Your goal:
Reproduce the whole listing below without its pictures, exactly as written.
___ Provided records ___
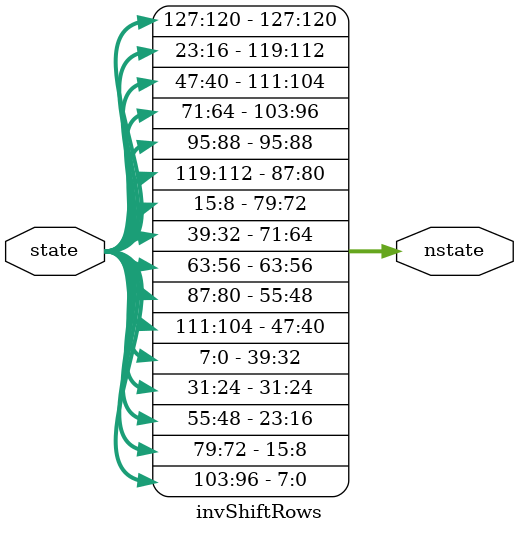
<source format=v>
module invShiftRows(input [127:0] state, output[127:0] nstate);
    assign nstate[127:120] = state[127:120];        // [0] = [0]
    assign nstate[119:112] = state[23:16];          // [1] = [13]
    assign nstate[111:104] = state[47:40];          // [2] = [10]
    assign nstate[103:96]  = state[71:64];          // [3] = [7]
    assign nstate[95:88]   = state[95:88];          // [4] = [4]
    assign nstate[87:80]   = state[119:112];        // [5] = [1]
    assign nstate[79:72]   = state[15:8];           // [6] = [14]
    assign nstate[71:64]   = state[39:32];          // [7] = [11]
    assign nstate[63:56]   = state[63:56];          // [8] = [8]
    assign nstate[55:48]   = state[87:80];          // [9] = [5]
    assign nstate[47:40]   = state[111:104];        // [10] = [2]
    assign nstate[39:32]   = state[7:0];            // [11] = [15]
    assign nstate[31:24]   = state[31:24];          // [12] = [12]
    assign nstate[23:16]   = state[55:48];          // [13] = [9]
    assign nstate[15:8]    = state[79:72];          // [14] = [6]
    assign nstate[7:0]     = state[103:96];         // [15] = [3]
endmodule
</source>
___
Solution to the exercise:
<source format=v>
module invShiftRows(input [127:0] state, output[127:0] nstate);
    assign nstate[127:120] = state[127:120];        // [0] = [0]
    assign nstate[119:112] = state[23:16];          // [1] = [13]
    assign nstate[111:104] = state[47:40];          // [2] = [10]
    assign nstate[103:96]  = state[71:64];          // [3] = [7]
    assign nstate[95:88]   = state[95:88];          // [4] = [4]
    assign nstate[87:80]   = state[119:112];        // [5] = [1]
    assign nstate[79:72]   = state[15:8];           // [6] = [14]
    assign nstate[71:64]   = state[39:32];          // [7] = [11]
    assign nstate[63:56]   = state[63:56];          // [8] = [8]
    assign nstate[55:48]   = state[87:80];          // [9] = [5]
    assign nstate[47:40]   = state[111:104];        // [10] = [2]
    assign nstate[39:32]   = state[7:0];            // [11] = [15]
    assign nstate[31:24]   = state[31:24];          // [12] = [12]
    assign nstate[23:16]   = state[55:48];          // [13] = [9]
    assign nstate[15:8]    = state[79:72];          // [14] = [6]
    assign nstate[7:0]     = state[103:96];         // [15] = [3]
endmodule
</source>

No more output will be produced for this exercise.